At the DeCordova Biennial, Dreams of Disneyland


The 23 artists and collaboratives in the second DeCordova Biennial [through Apr. 22] live and work in the six original New England states, and the stated purpose of the show is to demonstrate the high level of work being made there. Co-organized by Dina Deitsch, the museum’s curator of contemporary art and Abigail Ross Goodman, former director of Boston’s Rotenberg Gallery, the show reflects economic instability and self-effacement.

One fine example of the growing trends of artistic dialogue about contemporary feelings of class division was the prescient selection of Boston-based artist Steve Lambert’s blazing sign, Capitalism Works for Me True/False, 2011. His 9-by-20-foot aluminum sign, fitted with large colored lights and parked outside the museum entrance, is an interactive project equipped with a large button which when pressed lights up tallied votes which indicate whether or not viewers consider that capitalism personally works. By 8 PM on the evening of the Jan. 20 opening, “True” was ahead by two votes. The sign, which according to Ross was created before “Occupy Wall Street,” will travel by flatbed as a truck through the surrounding neighborhoods during the course of the Biennial.

Sculpture is by far the favored medium here, in keeping with the DeCordova’s emphasis on its growing Sculpture Park. Some of the highlights include elegant limb-like wood sculptures by Boston-based Taylor Davis. For his 2010 Studio Karmen, Cambridge-based Erik Gottesman depicts through video and photography an old-fashioned portrait studio in Jordan which provides hand-painted, three-dimensional backdrops depicting, for example, a Disney World tableau, for clients. Those visitors’ numbers are dwindling due to the popularity of digital photography and Photoshop to create escapist fantasies.

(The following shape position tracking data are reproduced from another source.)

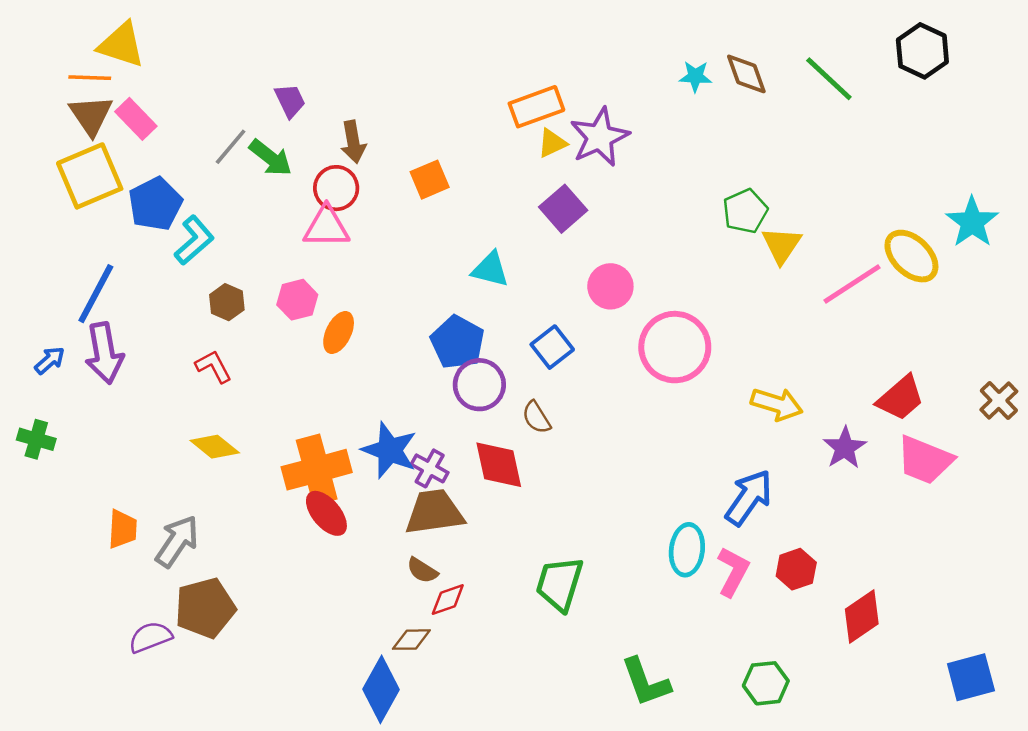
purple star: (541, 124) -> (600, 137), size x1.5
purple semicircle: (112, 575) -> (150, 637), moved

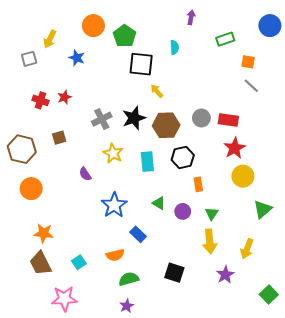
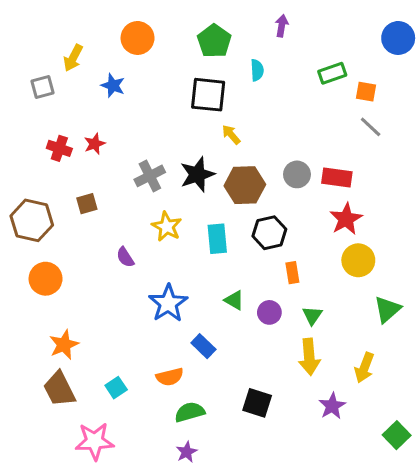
green pentagon: (125, 36) -> (214, 41), moved
green rectangle: (225, 39) -> (332, 73), moved
orange star: (44, 233) -> (64, 345), turned -30

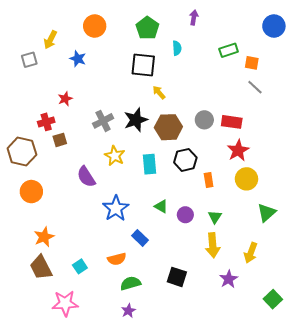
red cross: (59, 148) -> (46, 122), moved, turned -35
purple semicircle: (125, 257) -> (86, 177), size x1.5
orange rectangle: (292, 273) -> (209, 180), moved

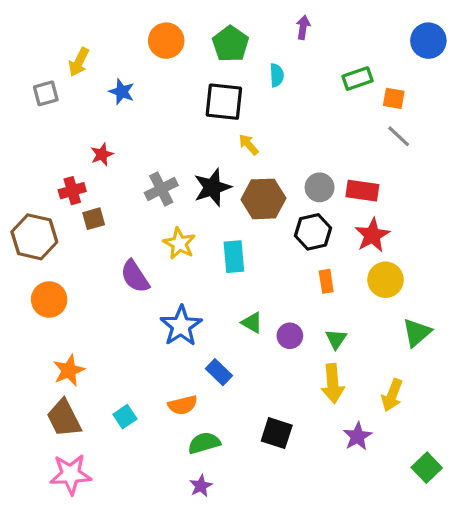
orange circle: (95, 26) -> (166, 41), moved
black hexagon: (185, 160) -> (313, 232), moved
pink star: (65, 303) -> (71, 474), moved

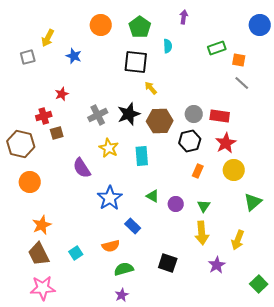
orange rectangle: (326, 281) -> (198, 171), turned 32

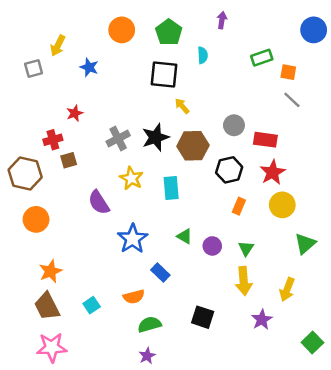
gray circle: (194, 114) -> (234, 125), moved

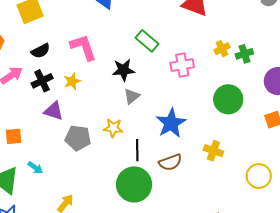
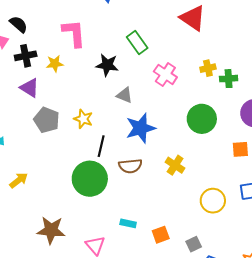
black semicircle: (41, 51) -> (19, 24), moved, turned -126
pink cross: (182, 65) -> (165, 74), turned 30
gray triangle: (132, 96) -> (125, 95), moved, turned 48

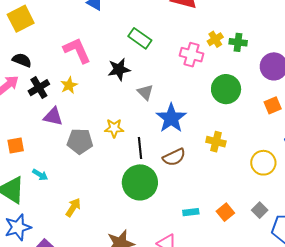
pink cross: (165, 74) -> (191, 55), moved
green cross: (229, 79) -> (238, 42), turned 30
gray triangle: (125, 95) -> (145, 92), turned 42

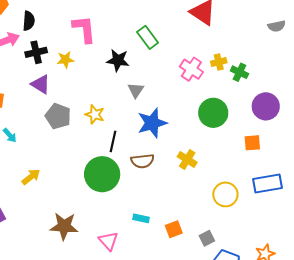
black semicircle: (22, 60) -> (29, 21), turned 54

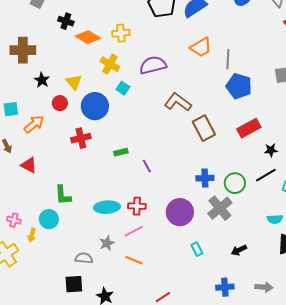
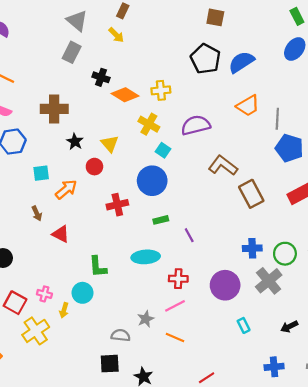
blue circle: (95, 106) -> (152, 181), moved
cyan ellipse: (107, 207) -> (146, 257), moved

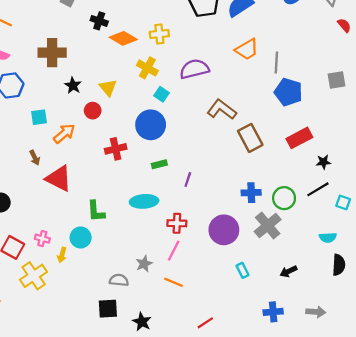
red triangle: (61, 234) -> (59, 178), size x1.5
purple line: (189, 235) -> (188, 180), turned 48
pink line: (175, 306) -> (174, 251), turned -36

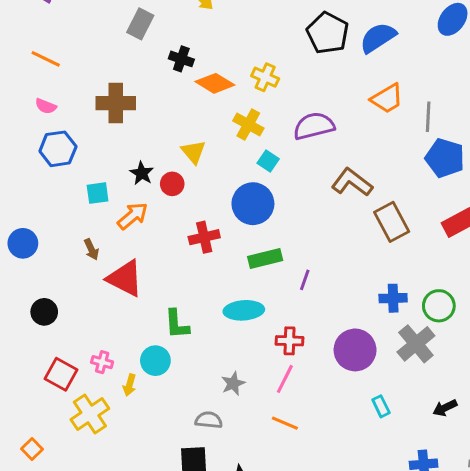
yellow cross: (159, 34) -> (265, 77), turned 30
black star: (73, 85) -> (142, 173), moved
green rectangle: (159, 164) -> (265, 259), size x1.5
gray star: (144, 264) -> (233, 383), moved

Humor and extreme craftsmanship guided Providence-based Chris Taylor’s hand-blown glass sculptures, which reproduce mundane things like Styrofoam cups and bubble wrap with a delicacy and verisimilitude that elevated the throwaway objects to luxury items. Boston artist Joe Wardwell’s painting Elaborate Plans (2011) borrows the grand scale and vast landscape of the iconic 1888 painting The Last of the Buffalo, and exaggerates and loosens its distant clouds, mountains and prairies with a more painterly style. Wardwell eliminates Bierstadt’s fantastic image of an Indian spearing a buffalo in a landscape laden with the dead beasts, but overlays his composition with ghostly outlines of his titular graphic script taken from a lyric from the Door’s 1967 song “The End.” Wardwell’s take on Manifest Destiny becomes an apocalyptic warning.

In the accompanying catalogue essay co-written by Deitsch and Goodman, titled “Fakery and Failure: Art in a Time of Discomfort,” artists were placed into the following categories: Language, Failure/Fakery/Skepticism, Hybridity/Materiality, Third Wave Craft, Abstraction, and Public Performance/Participation. The handiest category was for Language-driven, which included work by Steve Lambert, Joe Wardwell, and title-driven Brattleboro Vermont photographer Jonathan Gitelson. Alternatively, general categories like Abstraction do not quite describe the painterly selection of knotted pine and dark walnut or the anthropomorphic nuances of Taylor Davis’s wood sculpture or in her text-driven painting of two rectangles bisected by the words “I can’t feel my legs.”

Deitsch told A.i.A., “thematic grouping may be counter intuitive [for such a large show], but it helps our audiences deal with the work.”